**EXERCISE MATERIAL:**
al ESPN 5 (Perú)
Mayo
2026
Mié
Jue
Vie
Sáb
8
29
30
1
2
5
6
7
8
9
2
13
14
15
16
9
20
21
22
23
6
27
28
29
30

**WORK REQUIRED:** Each record above needs to be set down again, word for word.

**RESPONSE TO THIS TASK:**
al ESPN 5 (Perú)
Mayo
2026
Mié
Jue
Vie
Sáb
8
29
30
1
2
5
6
7
8
9
2
13
14
15
16
9
20
21
22
23
6
27
28
29
30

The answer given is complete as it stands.